I thought about my own life path, how I’d left my full-time job as an Editor in Chief at an entertainment publication to focus on social justice work as a freelance investigative reporter. It was one of the hardest things I’d ever done, and it meant returning to the food service industry once again — even after one whole college degree and career later — to help pay the bills.
Everyone talks about how purpose-driven work is on the rise.

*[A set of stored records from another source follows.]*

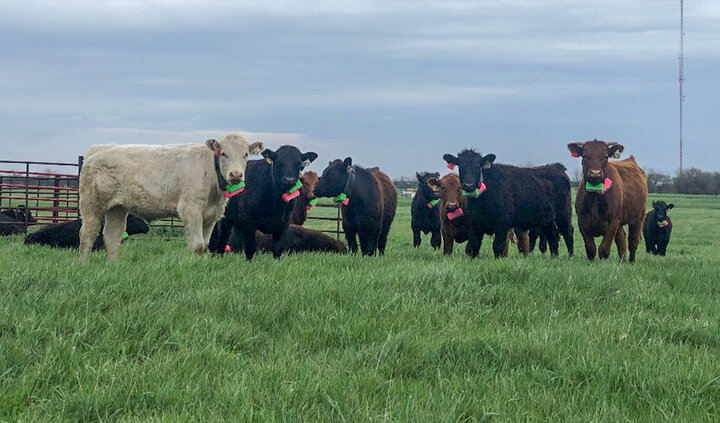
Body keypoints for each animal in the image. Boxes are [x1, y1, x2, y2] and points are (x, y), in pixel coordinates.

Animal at [77, 135, 262, 262]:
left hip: (118, 208)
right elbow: (198, 245)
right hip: (92, 204)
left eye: (246, 154)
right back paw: (83, 265)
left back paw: (112, 265)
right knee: (88, 234)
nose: (236, 174)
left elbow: (205, 245)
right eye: (223, 153)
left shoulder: (211, 216)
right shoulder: (191, 209)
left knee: (112, 236)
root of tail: (100, 149)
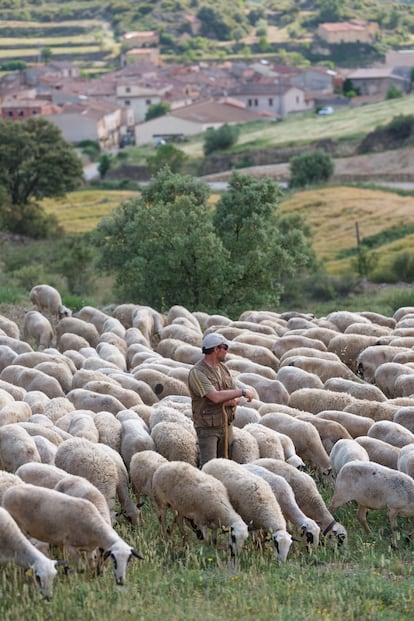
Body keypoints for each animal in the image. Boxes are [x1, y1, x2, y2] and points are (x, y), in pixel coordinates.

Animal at [1, 484, 142, 580]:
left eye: (129, 560)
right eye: (114, 559)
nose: (120, 580)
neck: (95, 526)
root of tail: (8, 492)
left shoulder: (90, 549)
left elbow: (91, 565)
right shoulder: (72, 547)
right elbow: (81, 569)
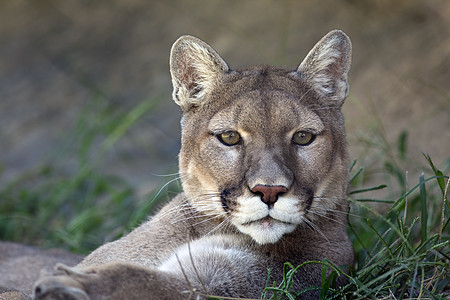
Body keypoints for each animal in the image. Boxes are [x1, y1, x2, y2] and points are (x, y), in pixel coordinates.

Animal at [2, 28, 356, 300]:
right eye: (229, 137)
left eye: (303, 138)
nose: (269, 190)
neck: (209, 228)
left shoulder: (235, 282)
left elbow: (150, 283)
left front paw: (72, 285)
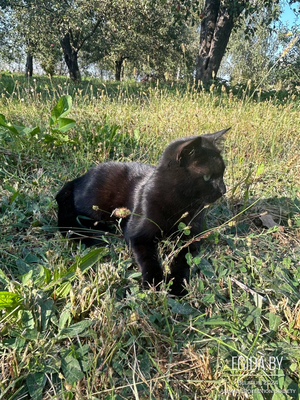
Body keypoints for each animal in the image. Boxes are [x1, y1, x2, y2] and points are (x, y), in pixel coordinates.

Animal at [55, 127, 230, 294]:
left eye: (222, 173)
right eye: (207, 177)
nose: (224, 190)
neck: (180, 204)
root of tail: (78, 178)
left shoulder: (191, 238)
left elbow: (182, 260)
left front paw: (177, 285)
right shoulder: (138, 236)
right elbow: (148, 258)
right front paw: (154, 282)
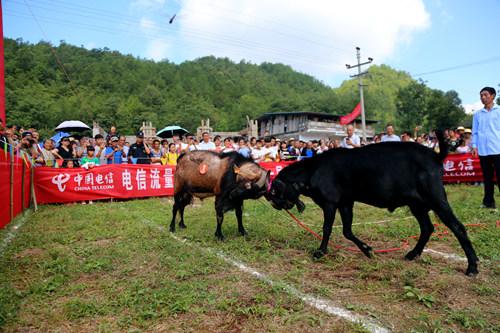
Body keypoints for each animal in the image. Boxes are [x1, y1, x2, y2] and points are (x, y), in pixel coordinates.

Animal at [268, 132, 478, 274]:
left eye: (274, 190)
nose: (272, 202)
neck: (313, 170)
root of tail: (436, 155)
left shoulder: (330, 202)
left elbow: (327, 228)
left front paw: (320, 252)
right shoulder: (346, 203)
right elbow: (347, 231)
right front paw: (367, 250)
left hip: (436, 198)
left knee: (458, 227)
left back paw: (472, 266)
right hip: (416, 204)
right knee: (427, 228)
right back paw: (412, 254)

There are new reports that reveal an overwhelming number of people out there who would take substantial pay cuts if it meant their jobs were filled with “purpose,” how they would leave if their company’s purpose was unclear or didn’t align with their own personal compass. For the commercially-driven brands of today, the old school titans of yesteryear are being left behind in favor of companies that embed their well-intentioned ethos into the cultural subconscious.
I shifted away from entertainment reporting because I was tired of asking celebrities about their fantasies and newest multimillion dollar projects. I wanted to speak with people who had real stories to tell, stories rooted in truth and suffering, people whose voices weren’t being heard or reported by the mainstream media. When the waters finally subsided from the shores of Puerto Rico, I spoke to public school teachers on the island about a secret government agenda to use the destruction of the storm as a smokeshow to privatize the commonwealth’s education sector.
The assignment took me far longer than I’d originally intended, involved intense scheduling with survivors who didn’t speak much English, who were afraid to talk about what was happening, who were reeling to regain lines of communication that had been damaged and broken. It also paid less than I would have hoped, but still I was grateful to take it on.
But why? Was the altruism a new high, a refreshing departure from the narcissistic meanderings of Hollywood? Did I believe that I was making a real difference for all of those teachers in Puerto Rico, who I watched stumble through tear gas clouds only weeks later?
I thought about Ren using her passion for theater to distill hope in those who perhaps needed it most.
As creative individuals, we seek out new modes of self expression because they ultimately help set us free in some way. But when these creative powers function at their highest, they are capable of transcending the self and elevating others.
They create harmony in the world around us, or they deliver us warning signs. Maybe that’s part of the purpose.
Maybe that’s why ten Afghani journalists risked and lost their lives to share the truths they’d discovered with the world, even as the world turned their eyes to the White House Correspondents Dinner instead. Maybe it’s why clowns travel to war-torn countries like Syria to spread their laughter to those who have lost it. Maybe that’s why the music of Childish Gambino is pulsing through the collective consciousness right now, ripping through our waking nightmare with a gunshot of truth.
Next time I see Ren, I want to answer her question. At the end of the day, purpose creates meaning, and meaning defines our existence. It also defines the relationships we create between one another, and how we choose to value actions of love and compassion. The key word is create, because it’s always a choice, even if it’s not an easy one.
“How much can you do?” she asked.
It might take a lot of courage. But it turns out, you can do a hell of a lot.